As with most disasters, this one began as a potentially good idea. A breakthrough for humanity.
After a science experiment gone awry which throws the world into chaos and destruction, Alex finds herself alone and on the fringe of surviving.
Fanged, savage strangers called strigòns populate the Earth, entering from one of the dimensional tears; and despite their mutual animosity and hatred, Alex and her super-smart dog Einstein hop on an adventure to save both their and the strigòns’ worlds.
Will this group of unexpected allies save what’s left of their post-apocalyptic worlds or is the damage too great to be repaired?
Follow Alex and Einstein in their quest and see how far it gets you.
I freely admit that I chose to read this book entirely for the dog on the cover. So, I didn’t go into it with high expectations. Which is good, because I’d have been disappointed. I think pedestrian and not particularly well edited is the kindest way to describe it.
The book sets up an interesting premise and world and then goes about completely not utilizing it.

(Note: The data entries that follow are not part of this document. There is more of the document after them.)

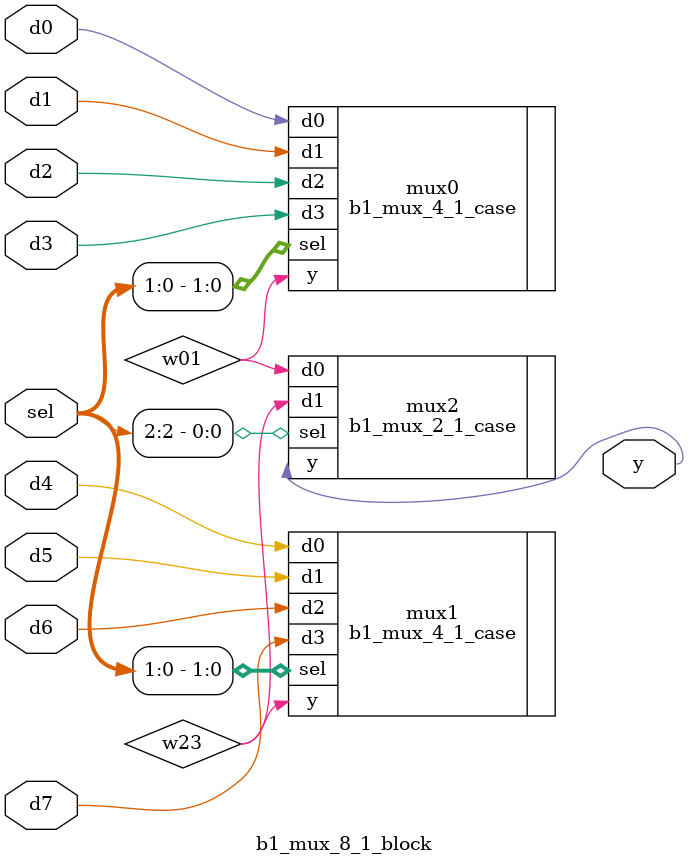
<source format=v>
module b1_mux_8_1_block
(
    input  d0, d1, d2, d3, d4, d5, d6, d7,
    input  [2:0] sel,
    output y
);
    wire w01, w23;
	 b1_mux_4_1_case mux0(.d0(d0), .d1(d1),.d2(d2),.d3(d3),.sel(sel[1:0]),.y(w01));
	 b1_mux_4_1_case mux1(.d0(d4), .d1(d5),.d2(d6),.d3(d7),.sel(sel[1:0]),.y(w23));
	 b1_mux_2_1_case mux2(.d0(w01), .d1(w23),.sel(sel[2]), .y(y));
endmodule
</source>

The whole book is basically traveling to the important thing they’re supposed to do, as opposed to the actual thing, completion or prevention of the things, and/or the fall-out of the thing. I was frankly bored for most of it. Which meant I had nothing to distract me from the messy editing and sometimes impenetrable writing. Like this, for example, “Soft susurrus of the more persistent leaves concerted with the melancholic whine of the late autumn wind kissing naked tree branches.” Do you know how long it took me to figure out the wind was blowing through the trees?
Add to all that the predictability, deus ex machina saves, and the way everyone lusted over the rather lack-luster heroine and I was just plain not having a good time, my dude. Glad to be done with it.